Theda Skocpol, author of several books of social history, tells of interviewing a hard-pressed woman with small children and a low-wage job. Her only social support was that her mother-in-law -- the children's grandmother -- looked after her children while she worked. As Skocpol observes, this was possible only because Social Security enabled the grandmother not to have to work herself.
Skocpol asked the woman whether she thought there was anything government might do to improve her economic circumstances. The woman replied, "Nothing they do there ever makes a difference for people like me."
But that was not always so. Social Security, Medicare, college aid, the GI Bill, government wage-and-hour laws, and government protection of the right to unionize made a real difference in people's lives.
These policies, which benefited the vast middle class (and helped to create it), did not just happen. They were the result of political organizing and a public awareness that government could affect the economic opportunity and security of ordinary Americans, for better or worse.
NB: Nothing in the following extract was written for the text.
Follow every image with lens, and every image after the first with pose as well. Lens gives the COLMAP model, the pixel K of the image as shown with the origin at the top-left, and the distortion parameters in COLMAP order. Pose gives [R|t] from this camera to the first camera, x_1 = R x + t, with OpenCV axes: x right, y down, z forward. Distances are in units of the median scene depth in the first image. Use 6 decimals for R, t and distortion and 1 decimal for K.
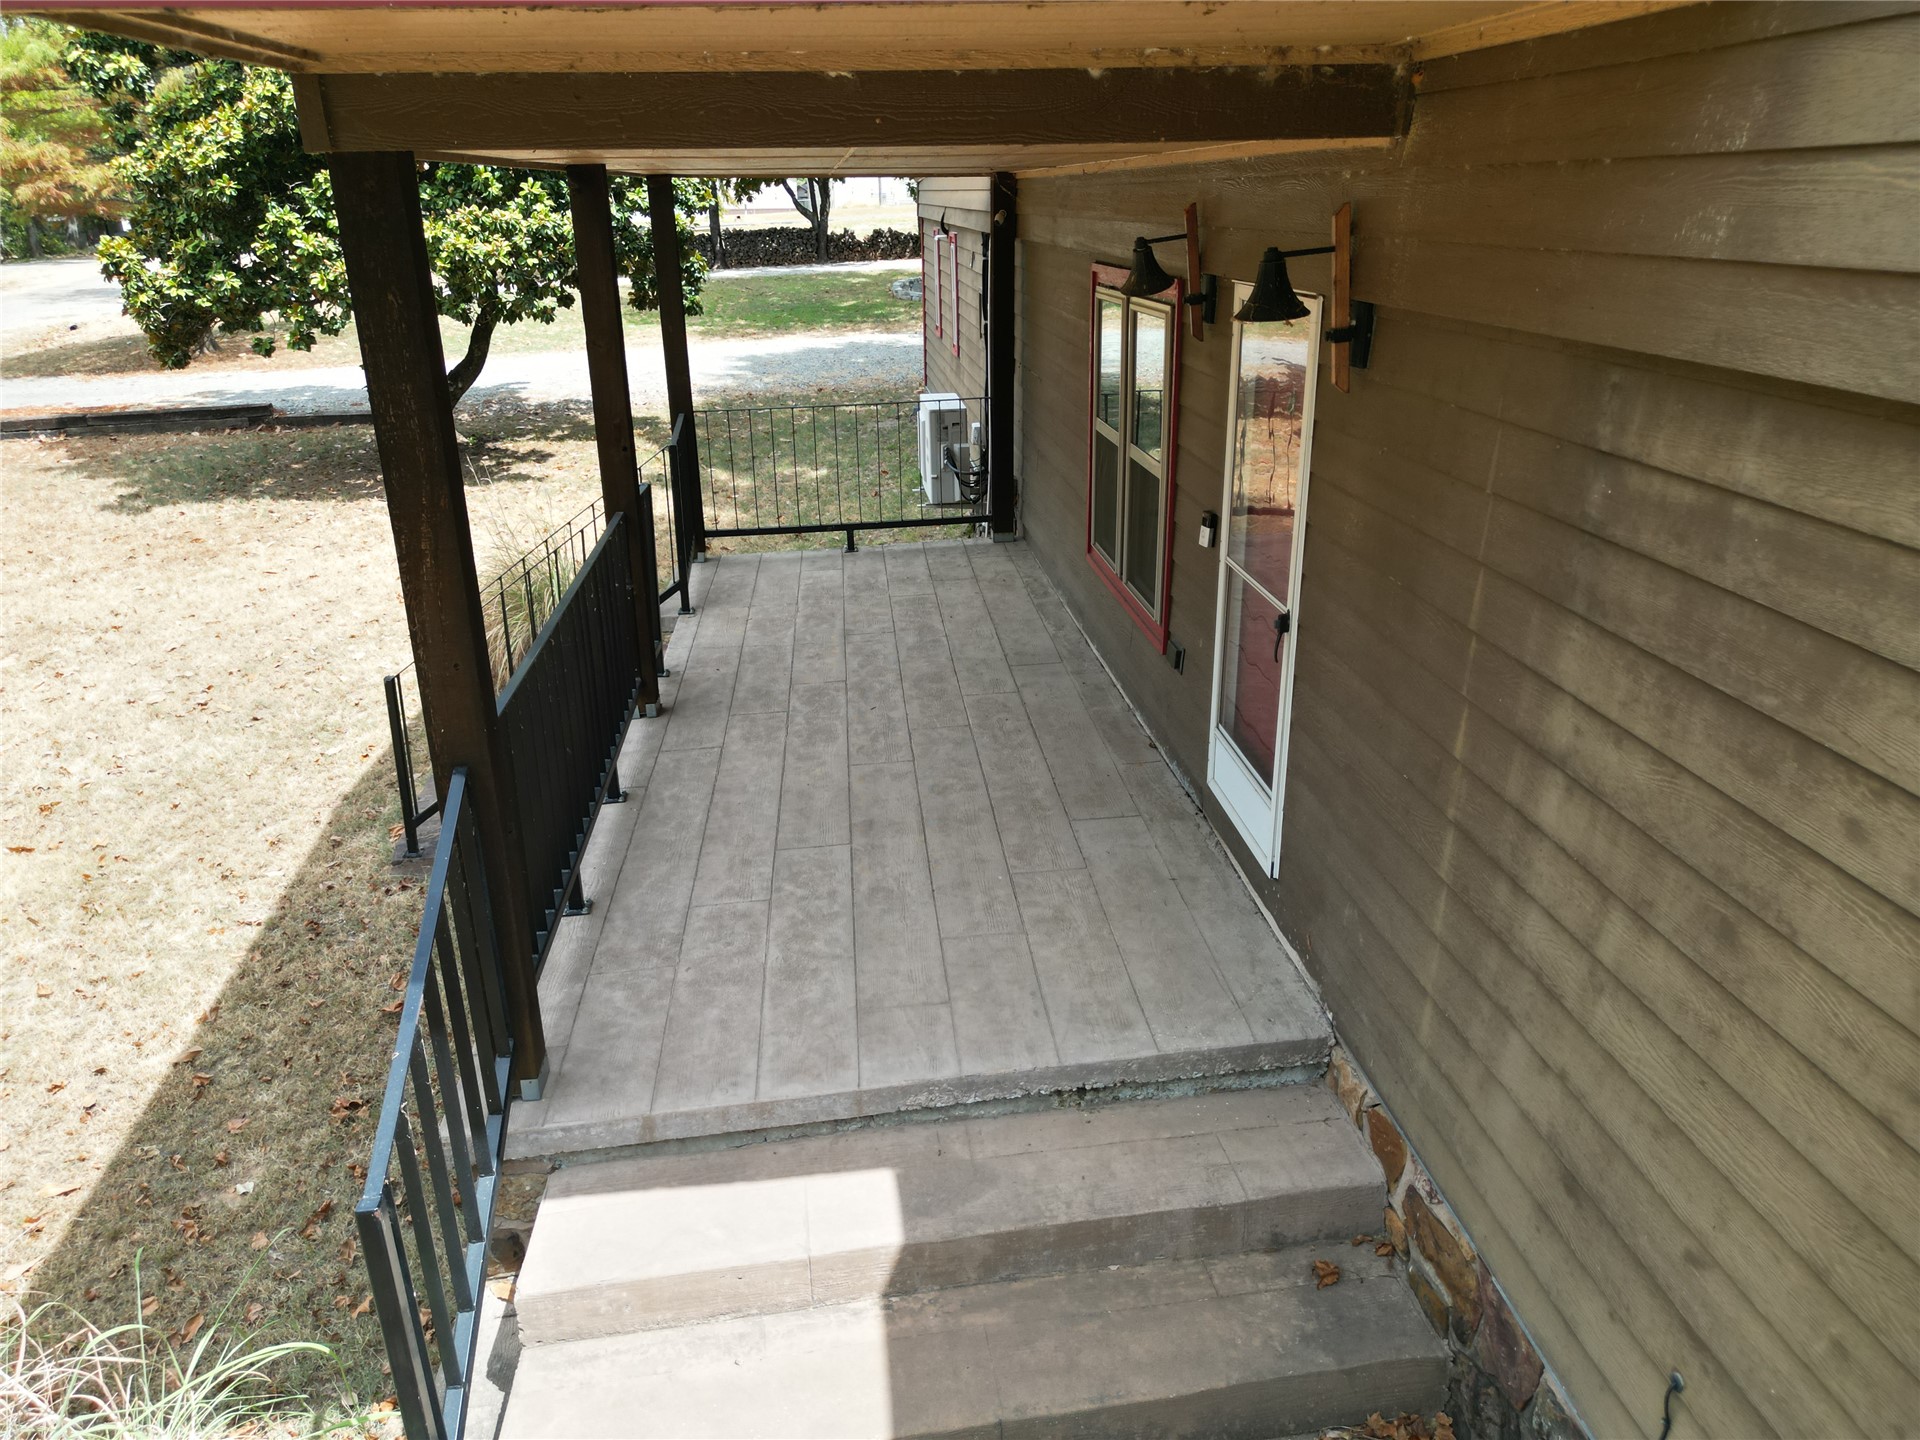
lens RADIAL K [[1355.6, 0, 963.9], [0, 1355.6, 728.3], [0, 0, 1]] dist [0.026735, -0.010537]
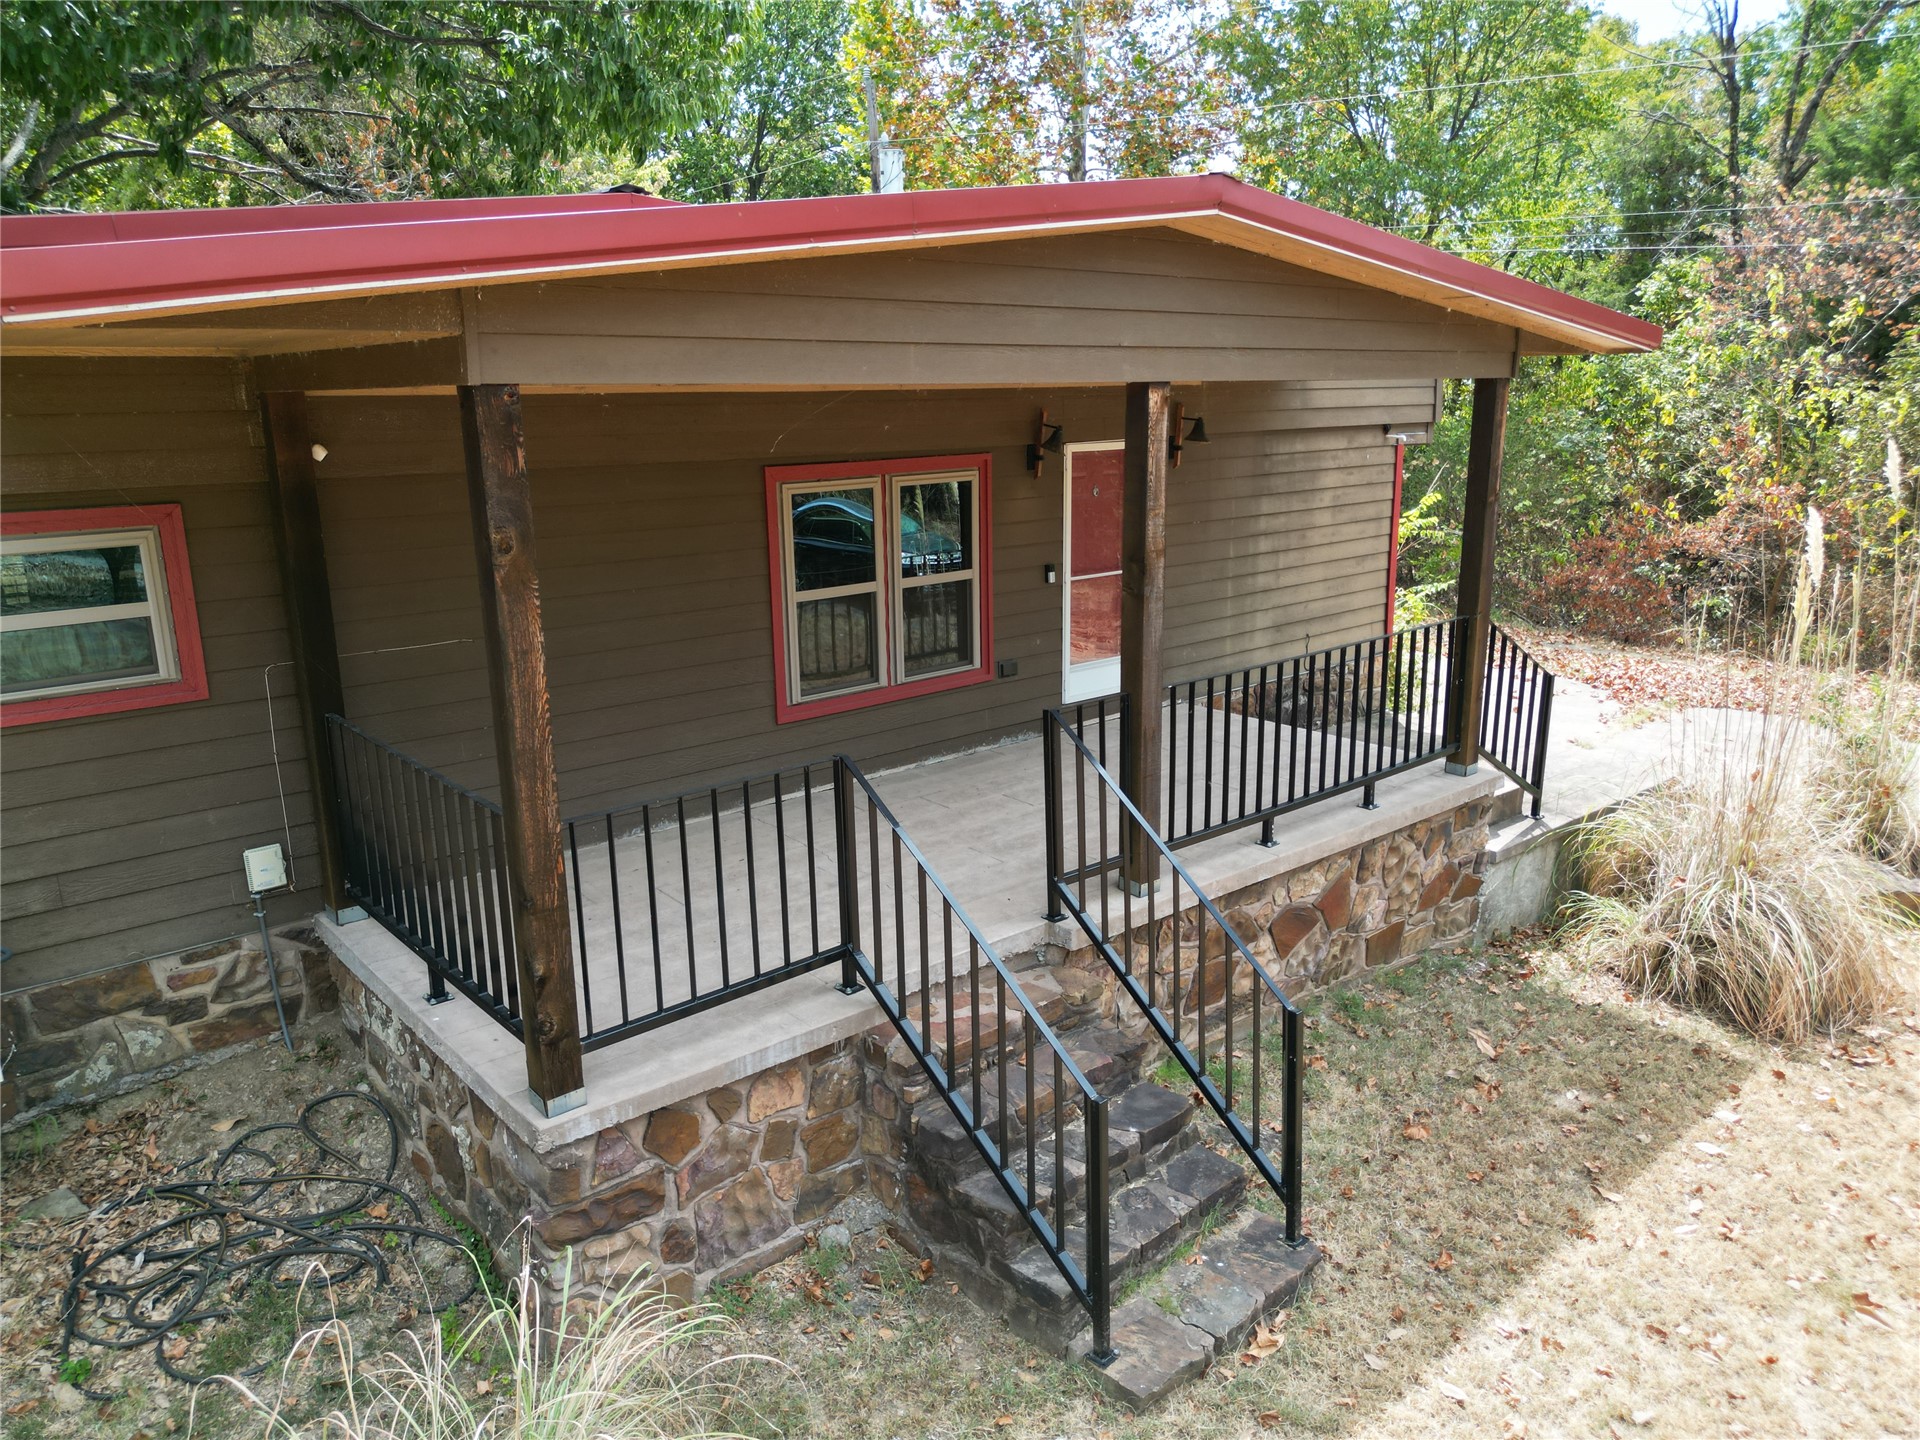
lens RADIAL K [[1355.6, 0, 969.4], [0, 1355.6, 727.3], [0, 0, 1]] dist [0.026735, -0.010537]
pose [[-0.567408, -0.178079, 0.803950, -2.487008], [0.323473, 0.849643, 0.416499, -1.492524], [-0.757240, 0.496381, -0.424491, 3.777083]]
It's understandable why politics today is often a turnoff. But if a great many middle-class and poor Americans have given up on politics, you can be sure that the economic elite is invested in politics as never before. The changes in the tax code and regulatory laws and workplace practices that benefit America's super-rich did not just happen, either. They are the result of relentless maneuvering by the financial elite and its political allies.
The big problem for progressives in this country is people who vote against their economic self-interest or who just don't vote at all. How to reach these people is the issue that needs to be addressed. But I don't see the Democrats doing it.